Given passage:
++++

Tactile sensibility in the hand (with the exception of the little finger) is dependent on the major sensory nerve of the hand – the median nerve. At the wrist level, the medianus nerve passes through a narrow canal – the carpal tunnel – where it is intertwined with several flexor tendons of the hand.

In carpal tunnel syndrome (CTS), the medianus nerve is entrapped in the carpal tunnel. This can happen due to external pressure, such as swelling in the surrounding flexor tendons sheaths, but most often no cause can be identified. The increased pressure in the carpal tunnel results in impaired microcirculation in the median nerve and damage to the myelin sheaths, surrounding nerve fibres.

Carpal tunnel syndrome can be cured surgically by decompressing the nerve through a volar incision dividing the carpal ligament.

Clinical signs of CTS

In the early stages, carpal tunnel syndrome is characterized by nocturnal numbness and paraesthesia (”pins and needles”) in the fingers except for the little finger. The patient may “wake up because the hand has fallen asleep”. There may be no symptoms in the hand during the daytime. With time the problems may, however, become chronic and troubling also during the day. Even more advanced stages are sometimes characterized by pain and atrophy of the thenar muscles on the base of the thumb.

++++

Exercise goal: Pick up the carpal tunnel syndrome text after its final sentence and keep writing it.

++++

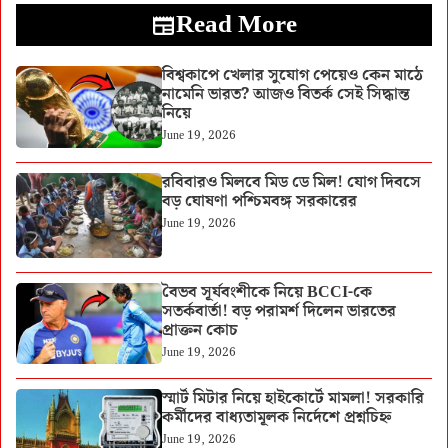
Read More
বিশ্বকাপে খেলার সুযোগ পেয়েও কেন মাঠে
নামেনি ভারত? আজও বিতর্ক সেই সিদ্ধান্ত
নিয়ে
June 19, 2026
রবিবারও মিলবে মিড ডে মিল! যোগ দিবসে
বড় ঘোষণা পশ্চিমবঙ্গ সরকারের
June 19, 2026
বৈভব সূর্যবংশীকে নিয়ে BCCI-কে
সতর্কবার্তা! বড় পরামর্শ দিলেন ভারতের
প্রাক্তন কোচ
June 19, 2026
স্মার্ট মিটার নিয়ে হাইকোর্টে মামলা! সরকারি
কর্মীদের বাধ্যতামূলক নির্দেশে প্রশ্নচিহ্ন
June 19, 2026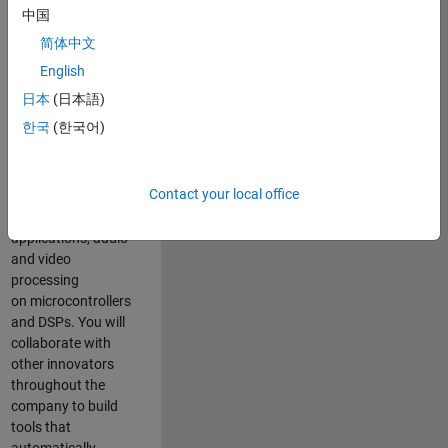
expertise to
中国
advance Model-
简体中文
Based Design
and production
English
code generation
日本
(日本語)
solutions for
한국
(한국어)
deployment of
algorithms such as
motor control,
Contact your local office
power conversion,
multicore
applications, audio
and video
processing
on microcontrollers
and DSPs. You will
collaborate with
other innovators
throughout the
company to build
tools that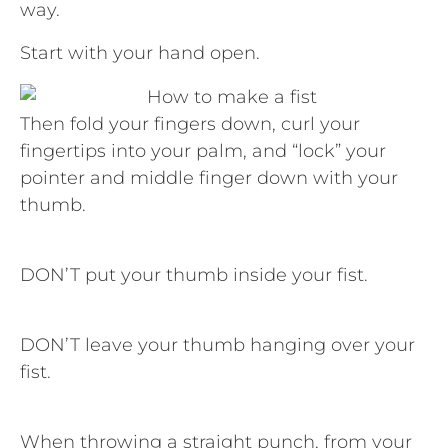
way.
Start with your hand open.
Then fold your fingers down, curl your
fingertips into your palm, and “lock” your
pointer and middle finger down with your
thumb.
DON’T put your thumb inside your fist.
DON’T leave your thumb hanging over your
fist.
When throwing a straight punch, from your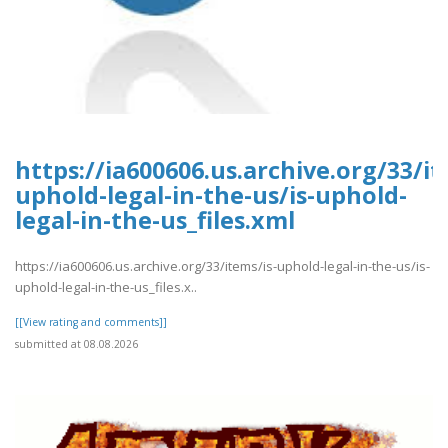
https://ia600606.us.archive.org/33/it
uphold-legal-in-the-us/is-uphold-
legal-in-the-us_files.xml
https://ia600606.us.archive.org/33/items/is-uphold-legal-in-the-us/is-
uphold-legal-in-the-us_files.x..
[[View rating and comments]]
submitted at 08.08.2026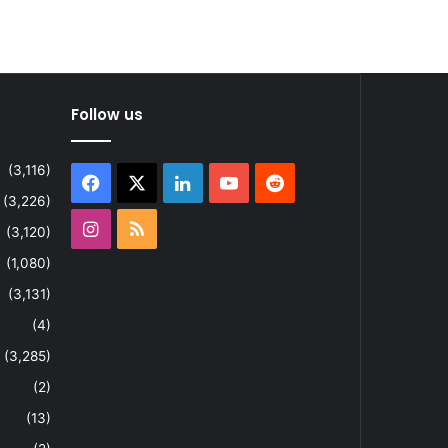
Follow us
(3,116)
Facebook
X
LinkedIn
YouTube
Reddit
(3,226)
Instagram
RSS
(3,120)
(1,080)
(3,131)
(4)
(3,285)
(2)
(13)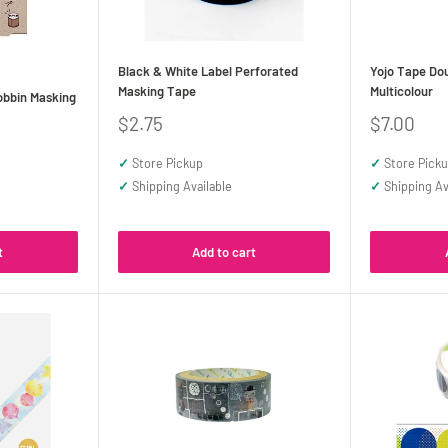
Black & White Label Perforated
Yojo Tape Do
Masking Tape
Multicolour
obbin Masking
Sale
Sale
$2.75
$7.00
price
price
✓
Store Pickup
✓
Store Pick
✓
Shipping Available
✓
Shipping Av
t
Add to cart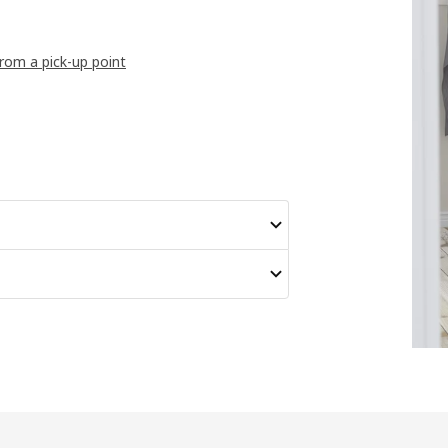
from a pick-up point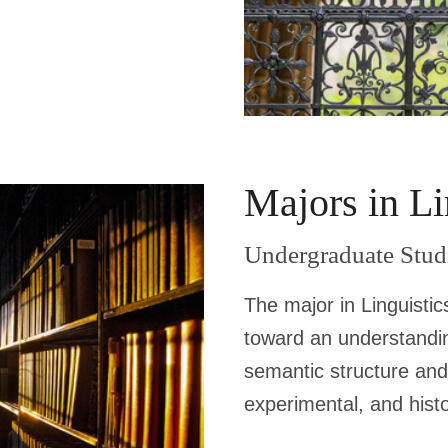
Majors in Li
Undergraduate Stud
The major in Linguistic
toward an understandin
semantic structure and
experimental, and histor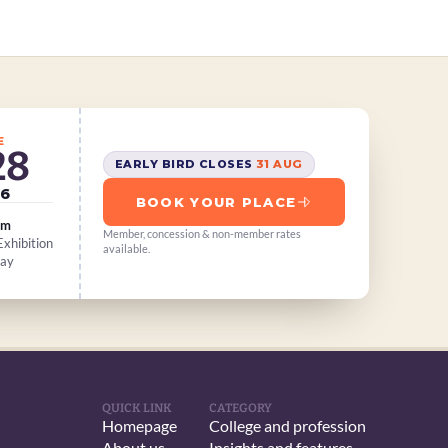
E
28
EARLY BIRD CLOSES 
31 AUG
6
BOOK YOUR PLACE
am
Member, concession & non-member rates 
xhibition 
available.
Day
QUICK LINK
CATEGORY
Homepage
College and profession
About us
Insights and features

++++

Answer to this exercise:
About 3 % of the population suffer from CTS, usually middle-aged women. The problem is also common in pregnant women at the last trimester. Many factors can contribute and increase the risk to develop CTS. One important such factor is repeated, monotonous flexion movements of the wrist.

Important to clarify the cause

Hard manual work using handheld vibrating tools can cause CTS. While the use of heavy tools combined with monotonous wrist movements may be one reason, the fact that the tools vibrate is probably an important factor in itself. Vibrations from the hand can be transferred to the carpal tunnel and affect the median nerve, which may already be stressed as a result of monotonous wrist movements

It is important to clarify which problems are caused by vibrations and carpal tunnel syndrome respectively. A surgical procedure aimed at decompressing the median nerve in the carpal tunnel may be curative in the case of problems caused by nerve entrapment, but will have no effect on vibration-induced injuries to nerves in the hand and fingers.


Clinical Benefit – nerve entrapment

Carpal tunnel syndrome belongs to the category of nerve entrapment which is a neurological disorder where a nerve or nerve trunks are clamped and thus exposed to external pressure.

Neural compressions are well-known clinical conditions that often can be difficult to distinguish from sensory disturbances. Of particular interest are carpal tunnel syndrome and ulnar or nerve compression at the elbow or wrist level.

The clinical benefit with VibroSense Meter II (VSM II) is to help physicians diagnose nerve entrapment such as carpal tunnel syndrome. 

Target Profile for VSM II and nerve entrapment:

Target group

Clinical targets

Clinical use

Occupational health care with vibration exposed workers

Differential diagnosis, DIG I, II bilaterally. Complement to clinical examination and possible neurography.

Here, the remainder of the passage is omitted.